You can use the corpus analysis tools in combination with word embeddings for more sophisticated analyses:

from qhchina.analytics.word2vec import Word2Vec
from qhchina.analytics.corpora import compare_corpora

# Train Word2Vec model on your corpus
model = Word2Vec(vector_size=100, window=5, min_count=5)
model.build_vocab(all_sentences)
model.train(all_sentences, epochs=5)

# Analyze differences between two corpora
comparison = compare_corpora(
    corpusA=corpus_a, 
    corpusB=corpus_b,
    filters={"min_count": 5, "max_p": 0.05}
)
significant_words = comparison[comparison["p_value"] < 0.05]["word"].tolist()

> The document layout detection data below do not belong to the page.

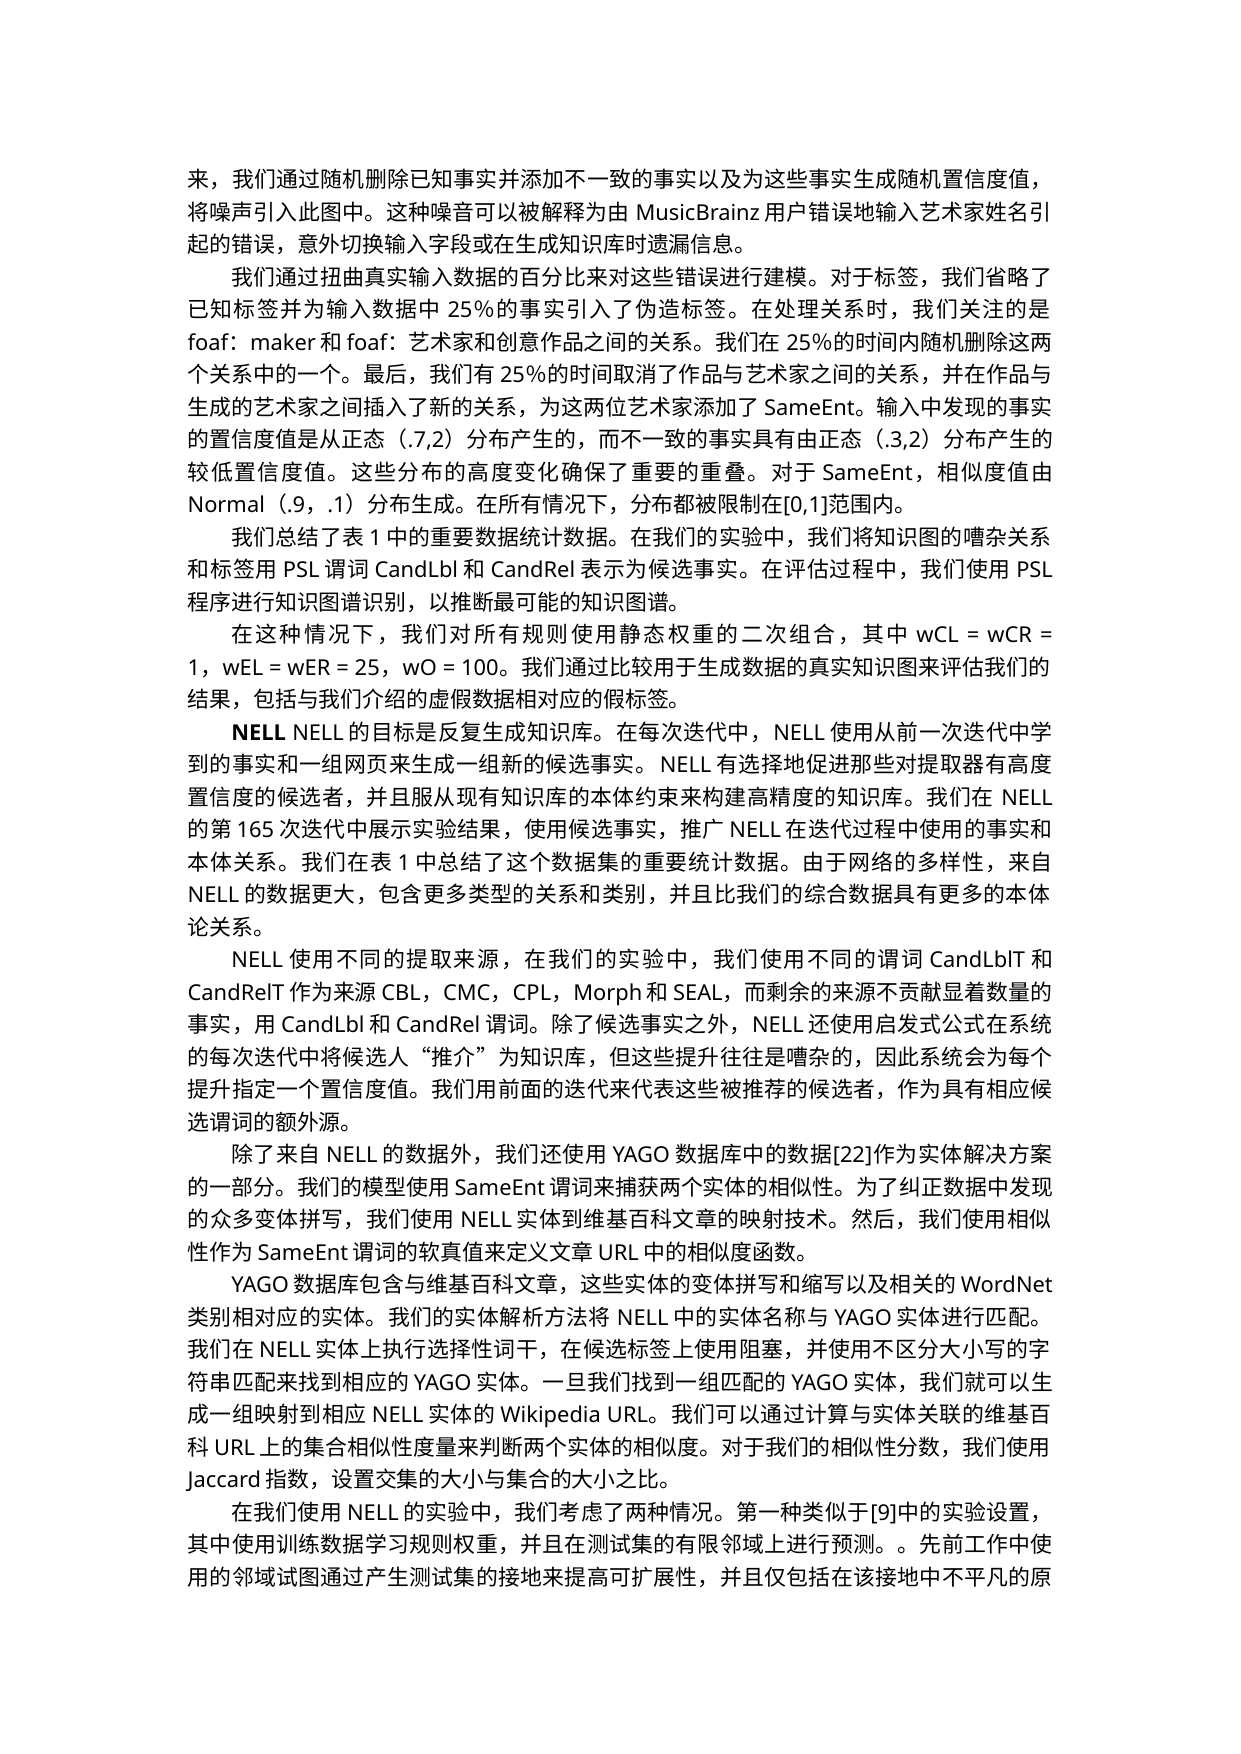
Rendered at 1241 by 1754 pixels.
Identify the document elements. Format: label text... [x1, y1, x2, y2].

text 在我们使用NELL的实验中，我们考虑了两种情况。第一种类似于[9]中的实验设置，其中使用训练数据学习规则权重，并且在测试集的有限邻域上进行预测。。先前工作中使用的邻域试图通过产生测试集的接地来提高可扩展性，并且仅包括在该接地中不平凡的原子。实际上，这会产生一个通过省略可能与测试集中的原子相矛盾的原子而被扭曲的邻域。例如，如果Sub（国家，地点）和Mut（国家，城市）等本体论关系存在，测试集原子Lbl（吉尔吉斯斯坦，国家）将不会引入Lbl（吉尔吉斯斯坦，城市）或Lbl（国家，地区）即使相互矛盾的数据出现在输入的候选人中，也是如此。通过消除推理矛盾信息的能力，我们认为这种评估方式减少了问题的真实难度。我们验证了我们在这个设置上的方法，但也提供了一个更现实的设置结果。在第二种情况下，我们执行独立于测试集的推理，懒惰地为输入数据支持的原子生成真值，使用软真值阈值.01。第二个设置允许我们推断一个类似于MusicBrainz设置的完整知识图谱。 [187, 1494, 1053, 1592]
text NELL使用不同的提取来源，在我们的实验中，我们使用不同的谓词CandLblT和CandRelT作为来源CBL，CMC，CPL，Morph和SEAL，而剩余的来源不贡献显着数量的事实，用CandLbl和CandRel谓词。除了候选事实之外，NELL还使用启发式公式在系统的每次迭代中将候选人“推介”为知识库，但这些提升往往是嘈杂的，因此系统会为每个提升指定一个置信度值。我们用前面的迭代来代表这些被推荐的候选者，作为具有相应候选谓词的额外源。 [187, 942, 1053, 1137]
text 我们的综合知识图使用MusicBrainz项目4的LinkedBrainz映射中的数据样本，并添加噪声以生成一个真实的数据集。为了生成LinkedBrainz数据的一个子集，我们使用MusicBrainz数据集中一组曲目的雪球采样生成一组录音，发行版，艺术家和标签。接下来，我们通过随机删除已知事实并添加不一致的事实以及为这些事实生成随机置信度值，将噪声引入此图中。这种噪音可以被解释为由MusicBrainz用户错误地输入艺术家姓名引起的错误，意外切换输入字段或在生成知识库时遗漏信息。 [187, 162, 1053, 259]
text 在这种情况下，我们对所有规则使用静态权重的二次组合，其中wCL = wCR = 1，wEL = wER = 25，wO = 100。我们通过比较用于生成数据的真实知识图来评估我们的结果，包括与我们介绍的虚假数据相对应的假标签。 [187, 617, 1053, 714]
text 我们通过扭曲真实输入数据的百分比来对这些错误进行建模。对于标签，我们省略了已知标签并为输入数据中25％的事实引入了伪造标签。在处理关系时，我们关注的是foaf：maker和foaf：艺术家和创意作品之间的关系。我们在25％的时间内随机删除这两个关系中的一个。最后，我们有25％的时间取消了作品与艺术家之间的关系，并在作品与生成的艺术家之间插入了新的关系，为这两位艺术家添加了SameEnt。输入中发现的事实的置信度值是从正态（.7,2）分布产生的，而不一致的事实具有由正态（.3,2）分布产生的较低置信度值。这些分布的高度变化确保了重要的重叠。对于SameEnt，相似度值由Normal（.9，.1）分布生成。在所有情况下，分布都被限制在[0,1]范围内。 [187, 259, 1053, 519]
text 我们总结了表1中的重要数据统计数据。在我们的实验中，我们将知识图的嘈杂关系和标签用PSL谓词CandLbl和CandRel表示为候选事实。在评估过程中，我们使用PSL程序进行知识图谱识别，以推断最可能的知识图谱。 [187, 519, 1053, 617]
text YAGO数据库包含与维基百科文章，这些实体的变体拼写和缩写以及相关的WordNet类别相对应的实体。我们的实体解析方法将NELL中的实体名称与YAGO实体进行匹配。我们在NELL实体上执行选择性词干，在候选标签上使用阻塞，并使用不区分大小写的字符串匹配来找到相应的YAGO实体。一旦我们找到一组匹配的YAGO实体，我们就可以生成一组映射到相应NELL实体的Wikipedia URL。我们可以通过计算与实体关联的维基百科URL上的集合相似性度量来判断两个实体的相似度。对于我们的相似性分数，我们使用Jaccard指数，设置交集的大小与集合的大小之比。 [187, 1267, 1053, 1494]
text NELL NELL的目标是反复生成知识库。在每次迭代中，NELL使用从前一次迭代中学到的事实和一组网页来生成一组新的候选事实。NELL有选择地促进那些对提取器有高度置信度的候选者，并且服从现有知识库的本体约束来构建高精度的知识库。我们在NELL的第165次迭代中展示实验结果，使用候选事实，推广NELL在迭代过程中使用的事实和本体关系。我们在表1中总结了这个数据集的重要统计数据。由于网络的多样性，来自NELL的数据更大，包含更多类型的关系和类别，并且比我们的综合数据具有更多的本体论关系。 [187, 714, 1053, 942]
text 除了来自NELL的数据外，我们还使用YAGO数据库中的数据[22]作为实体解决方案的一部分。我们的模型使用SameEnt谓词来捕获两个实体的相似性。为了纠正数据中发现的众多变体拼写，我们使用NELL实体到维基百科文章的映射技术。然后，我们使用相似性作为SameEnt谓词的软真值来定义文章URL中的相似度函数。 [187, 1137, 1053, 1267]
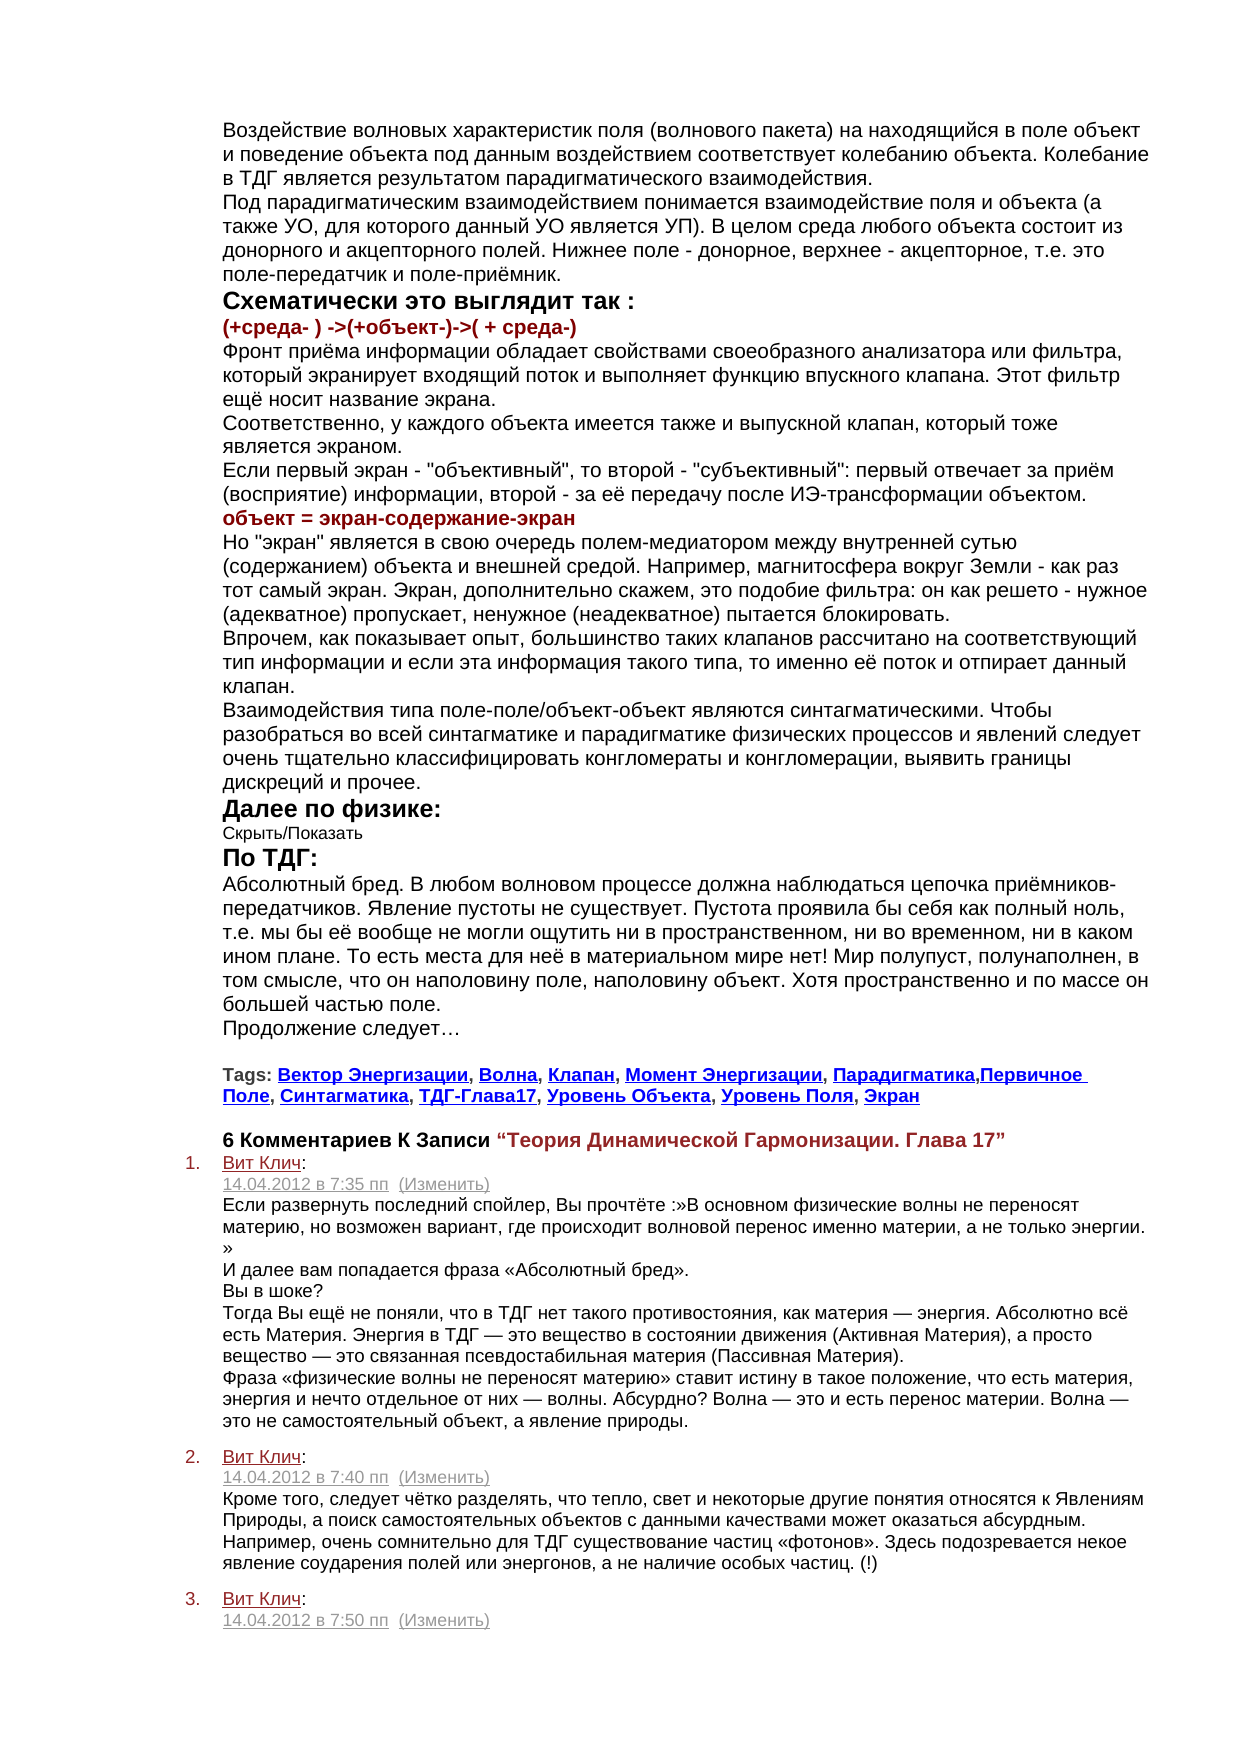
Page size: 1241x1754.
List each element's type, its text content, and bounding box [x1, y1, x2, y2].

text Продолжение следует… [222, 1015, 1152, 1039]
text Tags: Вектор Энергизации, Волна, Клапан, Момент Энергизации, Парадигматика,Первичное Поле, Синтагматика, ТДГ-Глава17, Уровень Объекта, Уровень Поля, Экран [222, 1063, 1152, 1106]
text По ТДГ: [222, 843, 1152, 872]
text Далее по физике: [222, 794, 1152, 822]
text 6 Комментариев К Записи “Теория Динамической Гармонизации. Глава 17” [222, 1128, 1152, 1152]
list Вит Клич: 14.04.2012 в 7:35 пп (Изменить) Если развернуть последний спойлер, Вы прочтёте :»В основном физические волны не переносят материю, но возможен вариант, где происходит волновой перенос именно материи, а не только энергии. » И далее вам попадается фраза «Абсолютный бред». Вы в шоке? Тогда Вы ещё не поняли, что в ТДГ нет такого противостояния, как материя — энергия. Абсолютно всё есть Материя. Энергия в ТДГ — это вещество в состоянии движения (Активная Материя), а просто вещество — это связанная псевдостабильная материя (Пассивная Материя). Фраза «физические волны не переносят материю» ставит истину в такое положение, что есть материя, энергия и нечто отдельное от них — волны. Абсурдно? Волна — это и есть перенос материи. Волна — это не самостоятельный объект, а явление природы. ОТВЕТИТЬ [185, 1152, 1152, 1446]
text Абсолютный бред. В любом волновом процессе должна наблюдаться цепочка приёмников-передатчиков. Явление пустоты не существует. Пустота проявила бы себя как полный ноль, т.е. мы бы её вообще не могли ощутить ни в пространственном, ни во временном, ни в каком ином плане. То есть места для неё в материальном мире нет! Мир полупуст, полунаполнен, в том смысле, что он наполовину поле, наполовину объект. Хотя пространственно и по массе он большей частью поле. [222, 872, 1152, 1015]
text Но "экран" является в свою очередь полем-медиатором между внутренней сутью (содержанием) объекта и внешней средой. Например, магнитосфера вокруг Земли - как раз тот самый экран. Экран, дополнительно скажем, это подобие фильтра: он как решето - нужное (адекватное) пропускает, ненужное (неадекватное) пытается блокировать. [222, 530, 1152, 626]
list Вит Клич: 14.04.2012 в 7:40 пп (Изменить) Кроме того, следует чётко разделять, что тепло, свет и некоторые другие понятия относятся к Явлениям Природы, а поиск самостоятельных объектов с данными качествами может оказаться абсурдным. Например, очень сомнительно для ТДГ существование частиц «фотонов». Здесь подозревается некое явление соударения полей или энергонов, а не наличие особых частиц. (!) ОТВЕТИТЬ [185, 1446, 1152, 1588]
text Соответственно, у каждого объекта имеется также и выпускной клапан, который тоже является экраном. [222, 410, 1152, 458]
text (+среда- ) ->(+объект-)->( + среда-) [222, 314, 1152, 338]
text Если первый экран - "объективный", то второй - "субъективный": первый отвечает за приём (восприятие) информации, второй - за её передачу после ИЭ-трансформации объектом. [222, 458, 1152, 506]
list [185, 1588, 1152, 1630]
text Скрыть/Показать [222, 822, 1152, 843]
text Фронт приёма информации обладает свойствами своеобразного анализатора или фильтра, который экранирует входящий поток и выполняет функцию впускного клапана. Этот фильтр ещё носит название экрана. [222, 338, 1152, 410]
text Под парадигматическим взаимодействием понимается взаимодействие поля и объекта (а также УО, для которого данный УО является УП). В целом среда любого объекта состоит из донорного и акцепторного полей. Нижнее поле - донорное, верхнее - акцепторное, т.е. это поле-передатчик и поле-приёмник. [222, 190, 1152, 286]
text Воздействие волновых характеристик поля (волнового пакета) на находящийся в поле объект и поведение объекта под данным воздействием соответствует колебанию объекта. Колебание в ТДГ является результатом парадигматического взаимодействия. [222, 118, 1152, 190]
text объект = экран-содержание-экран [222, 506, 1152, 530]
text Взаимодействия типа поле-поле/объект-объект являются синтагматическими. Чтобы разобраться во всей синтагматике и парадигматике физических процессов и явлений следует очень тщательно классифицировать конгломераты и конгломерации, выявить границы дискреций и прочее. [222, 698, 1152, 794]
text Схематически это выглядит так : [222, 286, 1152, 314]
text Впрочем, как показывает опыт, большинство таких клапанов рассчитано на соответствующий тип информации и если эта информация такого типа, то именно её поток и отпирает данный клапан. [222, 626, 1152, 698]
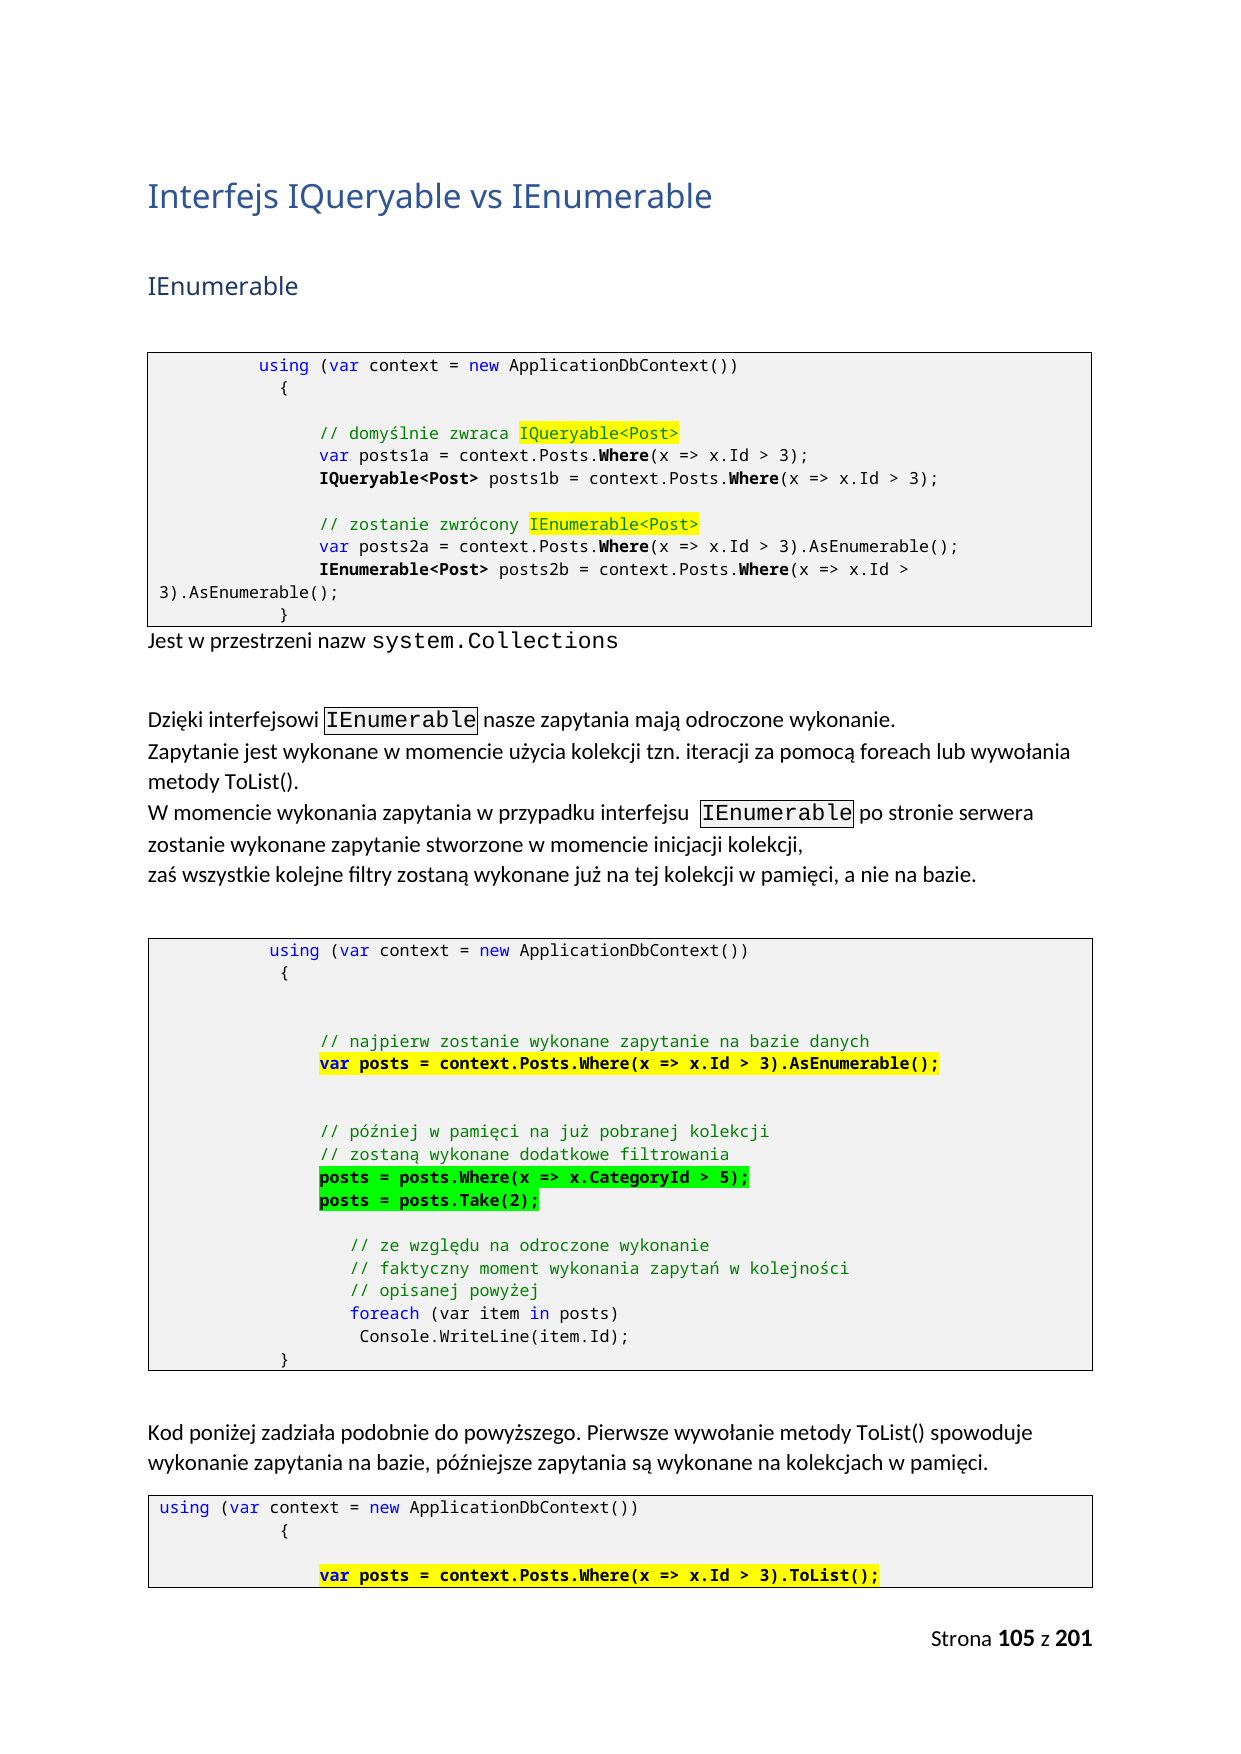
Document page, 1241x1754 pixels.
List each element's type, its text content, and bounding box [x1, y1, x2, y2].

text Jest w przestrzeni nazw system.Collections [148, 627, 1093, 686]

# Examine the semantic relationships between significant words
from qhchina.analytics.vectors import project_2d

# Get vectors for significant words that appear in the model
significant_vectors = {}
for word in significant_words:
    if word in model.vocab:
        significant_vectors[word] = model.get_vector(word)

# Visualize the semantic space
if significant_vectors:
    project_2d(
        vectors=significant_vectors,
        method="tsne",
        perplexity=5,
        title="Semantic Space of Statistically Significant Words"
    )

Practical Examples

Comparative Analysis of Historical Texts

# Comparing language use in different historical periods
modern_corpus = ["现代", "科技", "发展", "技术", "电脑", "系统", ...]
classical_corpus = ["古代", "诗词", "文学", "礼仪", "制度", ...]

# Find distinctive vocabulary in each period
period_comparison = compare_corpora(
    modern_corpus, 
    classical_corpus,
    min_count=5
)

Topic-Focused Analysis

# Extract all sentences containing a specific term
from qhchina.helpers import texts

economy_sentences = texts.extract_sentences_with_term(
    all_sentences, 
    "经济"
)

# Compare sentences with the term to the broader corpus
economy_comparison = compare_corpora(
    [token for sentence in economy_sentences for token in sentence],
    [token for sentence in all_sentences for token in sentence],
    min_count=5
)

Performance Considerations

  • For very large corpora, consider using min_count to filter out rare words
  • When creating co-occurrence matrices for large vocabularies, use use_sparse=True
  • The compare_corpora function stores results in memory, so for extremely large corpora, consider processing in batches

References

  1. Dunning, T. (1993). Accurate methods for the statistics of surprise and coincidence. Computational linguistics, 19(1), 61-74.
  2. Church, K. W., & Hanks, P. (1990). Word association norms, mutual information, and lexicography. Computational linguistics, 16(1), 22-29.
  3. Hamilton, W. L., Leskovec, J., & Jurafsky, D. (2016). Diachronic word embeddings reveal statistical laws of semantic change. arXiv preprint arXiv:1605.09096.